|
«« Réforme électorale et parlementaire
Sagesse populaire
Bernard Descôteaux
LE DEVOIR mardi 25 février 2003
Éditorial - D'avance, les tenants du statu quo jugeaient inutiles les états généraux sur la réforme des institutions démocratiques du week-end dernier. Ce rare exercice de démocratie participative aura néanmoins permis de dégager des voies de changement justes et modérées que les professionnels de la politique ne devraient pouvoir ignorer.
Pratiquée à large échelle au niveau local où les citoyens peuvent exiger d'être consultés sur tous les grands projets de développement affectant leur communauté, la démocratie participative ne l'est qu'exceptionnellement au niveau national. Une fois les élections passées, le système politique redevient le monopole des professionnels de la politique. On ne peut qu'applaudir à la réussite de cet exercice où a pu s'exprimer la sagesse populaire.
Ces états généraux, qui ont réuni près de 1000 citoyens, constituent une réponse éloquente à ceux qui prétendent que la réforme de nos institutions démocratiques n'intéresse pas le grand public. Tout au contraire, le simple citoyen est préoccupé par le «décrochage démocratique», pour reprendre le vocabulaire adéquiste, mais aux grands bouleversements il préfère d'emblée les corrections. On préfère rénover plutôt que de faire table rase.
Ainsi, il est heureux que l'on ait rejeté l'idée d'instituer au Québec un régime présidentiel de type américain.
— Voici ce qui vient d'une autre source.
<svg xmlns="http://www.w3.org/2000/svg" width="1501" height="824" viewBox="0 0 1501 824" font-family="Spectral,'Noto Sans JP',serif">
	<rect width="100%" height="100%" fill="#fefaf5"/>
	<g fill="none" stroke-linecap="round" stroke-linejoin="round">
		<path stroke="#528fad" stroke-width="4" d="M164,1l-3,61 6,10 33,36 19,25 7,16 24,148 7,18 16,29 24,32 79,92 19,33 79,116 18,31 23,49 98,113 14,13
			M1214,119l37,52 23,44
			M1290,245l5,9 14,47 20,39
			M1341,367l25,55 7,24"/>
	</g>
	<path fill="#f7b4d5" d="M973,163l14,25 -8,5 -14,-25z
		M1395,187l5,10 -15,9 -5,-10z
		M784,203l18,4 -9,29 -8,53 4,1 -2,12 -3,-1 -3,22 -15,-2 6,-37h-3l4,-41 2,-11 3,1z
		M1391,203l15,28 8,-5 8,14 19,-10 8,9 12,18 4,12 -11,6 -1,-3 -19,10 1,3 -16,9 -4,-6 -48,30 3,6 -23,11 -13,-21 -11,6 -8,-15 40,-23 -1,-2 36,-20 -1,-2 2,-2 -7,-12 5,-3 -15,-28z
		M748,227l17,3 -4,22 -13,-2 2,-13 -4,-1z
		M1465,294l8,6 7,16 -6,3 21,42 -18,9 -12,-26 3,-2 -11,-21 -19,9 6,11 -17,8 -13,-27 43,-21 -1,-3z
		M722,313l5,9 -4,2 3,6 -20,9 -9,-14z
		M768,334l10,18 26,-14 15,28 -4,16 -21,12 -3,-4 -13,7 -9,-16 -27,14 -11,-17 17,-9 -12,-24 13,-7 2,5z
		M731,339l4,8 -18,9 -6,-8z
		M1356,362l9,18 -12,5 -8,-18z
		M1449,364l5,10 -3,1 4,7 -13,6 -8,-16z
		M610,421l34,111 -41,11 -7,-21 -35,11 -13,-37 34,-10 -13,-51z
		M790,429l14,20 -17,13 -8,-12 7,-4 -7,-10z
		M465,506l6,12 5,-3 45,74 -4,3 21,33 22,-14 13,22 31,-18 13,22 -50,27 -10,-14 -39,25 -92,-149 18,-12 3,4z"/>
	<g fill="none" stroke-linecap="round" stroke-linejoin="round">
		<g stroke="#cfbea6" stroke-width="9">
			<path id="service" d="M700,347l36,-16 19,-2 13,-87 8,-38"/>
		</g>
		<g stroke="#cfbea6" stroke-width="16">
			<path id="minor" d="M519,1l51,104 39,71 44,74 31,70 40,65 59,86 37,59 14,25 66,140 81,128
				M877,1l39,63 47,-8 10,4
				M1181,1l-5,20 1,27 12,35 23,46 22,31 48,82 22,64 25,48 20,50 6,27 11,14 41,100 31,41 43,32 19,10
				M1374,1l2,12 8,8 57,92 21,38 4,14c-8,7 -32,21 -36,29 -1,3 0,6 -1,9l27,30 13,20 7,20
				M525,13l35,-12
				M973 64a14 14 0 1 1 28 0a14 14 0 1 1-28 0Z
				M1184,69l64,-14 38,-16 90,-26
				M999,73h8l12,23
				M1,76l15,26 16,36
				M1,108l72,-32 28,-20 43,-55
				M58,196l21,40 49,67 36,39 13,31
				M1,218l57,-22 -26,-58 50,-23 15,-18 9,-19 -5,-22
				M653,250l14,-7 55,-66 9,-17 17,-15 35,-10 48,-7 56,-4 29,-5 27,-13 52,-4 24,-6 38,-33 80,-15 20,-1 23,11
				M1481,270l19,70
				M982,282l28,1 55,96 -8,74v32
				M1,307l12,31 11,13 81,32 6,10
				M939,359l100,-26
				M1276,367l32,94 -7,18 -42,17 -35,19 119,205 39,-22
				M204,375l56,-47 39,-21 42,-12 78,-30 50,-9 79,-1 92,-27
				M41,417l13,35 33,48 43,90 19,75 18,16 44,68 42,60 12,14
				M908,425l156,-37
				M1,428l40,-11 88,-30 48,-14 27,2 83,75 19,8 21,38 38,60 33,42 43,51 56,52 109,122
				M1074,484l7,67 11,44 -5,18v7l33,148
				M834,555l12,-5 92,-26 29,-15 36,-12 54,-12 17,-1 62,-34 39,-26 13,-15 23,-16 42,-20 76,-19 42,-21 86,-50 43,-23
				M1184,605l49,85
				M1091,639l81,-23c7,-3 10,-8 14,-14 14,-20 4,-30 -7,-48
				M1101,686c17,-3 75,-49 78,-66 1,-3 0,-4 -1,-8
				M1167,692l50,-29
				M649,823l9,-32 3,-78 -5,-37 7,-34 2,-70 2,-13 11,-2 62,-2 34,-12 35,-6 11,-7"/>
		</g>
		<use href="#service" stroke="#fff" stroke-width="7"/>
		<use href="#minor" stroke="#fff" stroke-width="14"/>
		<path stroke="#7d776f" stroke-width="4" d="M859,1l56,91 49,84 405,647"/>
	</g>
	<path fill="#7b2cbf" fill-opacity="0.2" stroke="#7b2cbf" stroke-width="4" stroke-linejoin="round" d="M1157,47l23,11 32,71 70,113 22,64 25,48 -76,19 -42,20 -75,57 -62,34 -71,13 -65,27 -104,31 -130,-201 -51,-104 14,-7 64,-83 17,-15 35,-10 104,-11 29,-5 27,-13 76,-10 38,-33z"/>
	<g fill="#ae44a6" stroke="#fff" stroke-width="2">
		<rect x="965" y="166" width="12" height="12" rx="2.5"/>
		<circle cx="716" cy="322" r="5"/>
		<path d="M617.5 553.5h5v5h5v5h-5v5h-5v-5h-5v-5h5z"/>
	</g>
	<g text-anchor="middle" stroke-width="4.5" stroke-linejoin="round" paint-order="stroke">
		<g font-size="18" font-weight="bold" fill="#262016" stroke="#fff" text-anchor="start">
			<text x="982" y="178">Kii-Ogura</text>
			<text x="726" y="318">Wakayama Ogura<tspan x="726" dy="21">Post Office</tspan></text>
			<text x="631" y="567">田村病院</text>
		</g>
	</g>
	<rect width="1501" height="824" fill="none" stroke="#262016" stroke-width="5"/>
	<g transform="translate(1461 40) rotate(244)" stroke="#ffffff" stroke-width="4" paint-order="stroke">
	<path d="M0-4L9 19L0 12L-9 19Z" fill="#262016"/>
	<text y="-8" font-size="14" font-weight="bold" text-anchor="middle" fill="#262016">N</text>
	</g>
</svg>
Il est vrai que notre régime parlementaire accorde à l'exécutif trop de pouvoirs qui, dans les faits, sont concentrés entre les mains du premier ministre. Il suffirait, par exemple, d'alléger la discipline de parti, notamment en permettant des votes libres, pour que l'Assemblée nationale retrouve un peu de son autorité. De simples changements aux règles parlementaires en vigueur à Québec suffiraient.
L'Assemblée nationale serait d'autant plus forte si elle était davantage représentative. On dira qu'elle ne l'a jamais été, mais il existe aujourd'hui un souci de représentativité beaucoup plus grand que par le passé. Il est inacceptable que les femmes y soient aussi peu représentées, tout comme les communautés culturelles. L'évolution démographique du Québec fait en sorte que l'on s'éloigne de plus en plus de l'idéal du poids égal de chaque vote. Notre mode de scrutin est ici clairement en cause.
Que faire ? Les états généraux ont renvoyé dos à dos partisans du statu quo et adeptes d'un système de représentation proportionnelle pure, optant pour l'introduction d'un élément de proportionnalité permettant de corriger les défauts du scrutin uninominal à un tour. Un tel changement comporte des risques qui sont toutefois moindres que ceux que l'on court en laissant les distorsions engendrées par le présent mode de scrutin se perpétuer et s'accroître.
Le risque d'instabilité gouvernementale, par exemple, n'est guère plus grand dans la formule proposée que dans le système actuel qui, au lendemain du prochain scrutin, pourrait bien nous donner un gouvernement minoritaire. Quant à ceux qui craignent que la présence d'un élément de proportionnelle n'entraîne une fragmentation du vote défavorable aux francophones, il faut leur rappeler que ceux-ci continueront de constituer plus de 80 % de la population québécoise. Par contre, un système électoral plus équitable revaloriserait la voix des électeurs et permettrait l'expression d'une pluralité de points de vue.
Les positions adoptées au cours de la fin de semaine ressemblent plus à des orientations qu'à des propositions. Il appartiendra maintenant aux membres de la commission des états généraux de leur donner corps dans le rapport qu'ils s'apprêtent à rédiger. À eux de qualifier le degré de proportionnalité que l'on veut introduire dans le mode de scrutin et de soumettre ce qui leur semble la meilleure formule. Il faut que le débat puisse se poursuivre autour de propositions concrètes. Sinon, les partis politiques qui auront à prendre le relais pourraient être tentés de prolonger indéfiniment les discussions, ce qui ne serait rien d'autre qu'une façon d'ignorer la voix populaire qui s'est exprimée ce dernier week-end. Il faudra au cours de la campagne que chacun d'entre eux annonce clairement ses couleurs.